Wordpress toolkit hotlink protection - RSS feed

[Vipa]

Hey there,

is it possible to exclude images in the rss feed from the hotlink protection?

 

[Evgeny]

No, It is impossible.

RSS-feed readers do exactly what "Hotlink protection" protects from: they display images (from your server, "wp-content/uploads/" directory) on a third-party resource.

 

[Vipa]

Yes I know that RSS-feed readers do exactly what "hotlink protection" tries to prevent.
That's why I asked if it is possible to include an exception for this.
For example to exclude featured images from this protection as they are used for RSS feeds or if the page is posted to facebook or twitter.
Otherwise you cannot use hotlink protection if you want to use any of these services.

 

[Evgeny]

At the moment, this is impossible to do.

The whitelist of domains includes only the domain of the site and google.com, and is not available for manual configuration.

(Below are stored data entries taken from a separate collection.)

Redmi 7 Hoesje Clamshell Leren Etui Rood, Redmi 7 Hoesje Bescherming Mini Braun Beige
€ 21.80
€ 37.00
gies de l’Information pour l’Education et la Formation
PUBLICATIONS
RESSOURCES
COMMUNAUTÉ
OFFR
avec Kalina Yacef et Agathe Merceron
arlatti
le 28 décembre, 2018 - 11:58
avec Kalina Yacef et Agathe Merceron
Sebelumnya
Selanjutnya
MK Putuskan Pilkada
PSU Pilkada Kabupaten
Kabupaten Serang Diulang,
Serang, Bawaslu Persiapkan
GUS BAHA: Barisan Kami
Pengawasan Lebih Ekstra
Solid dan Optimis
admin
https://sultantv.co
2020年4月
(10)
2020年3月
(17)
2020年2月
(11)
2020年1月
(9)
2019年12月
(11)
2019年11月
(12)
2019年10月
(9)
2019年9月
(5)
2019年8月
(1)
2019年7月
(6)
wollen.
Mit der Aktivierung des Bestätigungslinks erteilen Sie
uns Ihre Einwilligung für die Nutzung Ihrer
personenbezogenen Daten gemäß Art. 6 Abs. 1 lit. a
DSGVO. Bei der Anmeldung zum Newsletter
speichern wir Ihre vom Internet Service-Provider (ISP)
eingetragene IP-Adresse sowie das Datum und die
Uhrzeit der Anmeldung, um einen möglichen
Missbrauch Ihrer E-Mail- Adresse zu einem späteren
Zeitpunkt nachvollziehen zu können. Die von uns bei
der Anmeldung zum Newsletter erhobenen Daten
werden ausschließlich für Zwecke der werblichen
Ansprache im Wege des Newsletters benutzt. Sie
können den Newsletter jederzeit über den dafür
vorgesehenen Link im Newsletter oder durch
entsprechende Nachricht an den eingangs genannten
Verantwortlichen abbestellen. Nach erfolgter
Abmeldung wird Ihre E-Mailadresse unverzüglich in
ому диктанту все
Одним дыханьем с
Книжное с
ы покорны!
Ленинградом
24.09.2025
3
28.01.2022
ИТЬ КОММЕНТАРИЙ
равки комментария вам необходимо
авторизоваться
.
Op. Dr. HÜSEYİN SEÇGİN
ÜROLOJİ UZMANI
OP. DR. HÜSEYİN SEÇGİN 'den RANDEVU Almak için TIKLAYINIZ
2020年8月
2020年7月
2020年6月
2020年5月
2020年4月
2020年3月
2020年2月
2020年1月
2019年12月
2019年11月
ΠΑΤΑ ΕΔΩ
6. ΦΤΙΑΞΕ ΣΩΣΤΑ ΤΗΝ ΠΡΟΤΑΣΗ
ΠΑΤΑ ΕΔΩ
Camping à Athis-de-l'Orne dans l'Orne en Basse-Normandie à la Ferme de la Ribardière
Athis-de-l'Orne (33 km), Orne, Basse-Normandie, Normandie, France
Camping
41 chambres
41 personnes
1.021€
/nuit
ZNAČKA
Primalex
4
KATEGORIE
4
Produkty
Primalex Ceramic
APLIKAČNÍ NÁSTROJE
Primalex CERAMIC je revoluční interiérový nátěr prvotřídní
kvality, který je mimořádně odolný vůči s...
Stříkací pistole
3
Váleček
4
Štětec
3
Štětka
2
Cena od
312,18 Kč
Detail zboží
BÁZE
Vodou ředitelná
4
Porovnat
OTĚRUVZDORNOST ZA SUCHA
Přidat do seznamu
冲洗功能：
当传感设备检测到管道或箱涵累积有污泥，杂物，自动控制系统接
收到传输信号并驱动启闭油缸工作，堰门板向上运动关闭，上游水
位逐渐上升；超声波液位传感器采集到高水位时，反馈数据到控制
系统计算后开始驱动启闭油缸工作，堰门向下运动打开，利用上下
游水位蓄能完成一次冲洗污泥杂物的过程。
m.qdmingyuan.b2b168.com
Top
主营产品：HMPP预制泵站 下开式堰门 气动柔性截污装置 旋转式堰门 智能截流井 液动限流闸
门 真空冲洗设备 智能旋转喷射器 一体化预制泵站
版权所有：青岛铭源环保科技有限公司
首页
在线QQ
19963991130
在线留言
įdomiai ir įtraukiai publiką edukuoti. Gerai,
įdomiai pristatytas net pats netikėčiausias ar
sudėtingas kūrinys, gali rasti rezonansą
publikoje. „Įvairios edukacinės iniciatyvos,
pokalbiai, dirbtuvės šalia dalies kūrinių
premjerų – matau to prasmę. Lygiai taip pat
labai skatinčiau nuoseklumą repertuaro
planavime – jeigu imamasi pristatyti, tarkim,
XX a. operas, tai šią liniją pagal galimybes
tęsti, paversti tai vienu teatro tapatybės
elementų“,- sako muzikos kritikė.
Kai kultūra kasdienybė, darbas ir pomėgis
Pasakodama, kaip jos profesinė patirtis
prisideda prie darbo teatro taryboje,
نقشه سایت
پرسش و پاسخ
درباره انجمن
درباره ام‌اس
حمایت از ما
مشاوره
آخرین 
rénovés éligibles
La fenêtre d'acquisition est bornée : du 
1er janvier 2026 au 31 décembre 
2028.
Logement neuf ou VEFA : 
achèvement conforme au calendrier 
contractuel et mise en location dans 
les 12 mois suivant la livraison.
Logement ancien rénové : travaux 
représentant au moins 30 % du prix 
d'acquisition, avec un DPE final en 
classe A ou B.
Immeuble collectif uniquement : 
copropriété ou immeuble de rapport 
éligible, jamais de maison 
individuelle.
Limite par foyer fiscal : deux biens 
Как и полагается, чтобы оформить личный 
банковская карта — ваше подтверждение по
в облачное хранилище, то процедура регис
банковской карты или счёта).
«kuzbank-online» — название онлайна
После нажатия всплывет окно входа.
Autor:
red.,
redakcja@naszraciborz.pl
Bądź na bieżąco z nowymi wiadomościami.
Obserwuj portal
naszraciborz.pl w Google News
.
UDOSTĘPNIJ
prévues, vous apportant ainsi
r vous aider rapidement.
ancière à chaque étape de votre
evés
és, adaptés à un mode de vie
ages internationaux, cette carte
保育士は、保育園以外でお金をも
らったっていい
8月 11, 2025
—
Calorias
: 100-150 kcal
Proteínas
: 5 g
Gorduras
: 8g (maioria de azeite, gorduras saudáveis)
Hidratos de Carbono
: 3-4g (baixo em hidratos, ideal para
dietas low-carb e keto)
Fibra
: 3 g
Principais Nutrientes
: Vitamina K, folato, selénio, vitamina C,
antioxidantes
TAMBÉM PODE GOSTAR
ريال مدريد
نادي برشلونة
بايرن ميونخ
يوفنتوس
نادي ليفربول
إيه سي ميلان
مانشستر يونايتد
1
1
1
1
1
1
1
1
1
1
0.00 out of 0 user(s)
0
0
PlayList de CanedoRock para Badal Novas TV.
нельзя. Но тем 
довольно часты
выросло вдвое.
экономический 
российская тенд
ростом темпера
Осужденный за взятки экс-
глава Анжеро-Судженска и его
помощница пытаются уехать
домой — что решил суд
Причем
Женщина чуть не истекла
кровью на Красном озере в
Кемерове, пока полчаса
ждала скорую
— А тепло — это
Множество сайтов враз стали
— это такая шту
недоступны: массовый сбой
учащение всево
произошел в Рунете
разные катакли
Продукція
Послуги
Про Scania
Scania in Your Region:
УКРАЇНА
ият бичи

The only workaround is to add directives ("Additional Apache directives"/"Additional nginx directives" in the web server settings for the domain) that take priority over "hotlink protection" rules and return images for the required services.

 

[Vipa]

thanks, this helps.
Maybe something like this will be added in future release.

 

[custer]

Hi @Vipa

I wrote down your feature request. We'll see what we can do -- this is likely to be updated when we focus on security checkers again.

 

[custer]

Update: we have added customization options to Hotlink protection. If they don't help you handle your case, please let us know.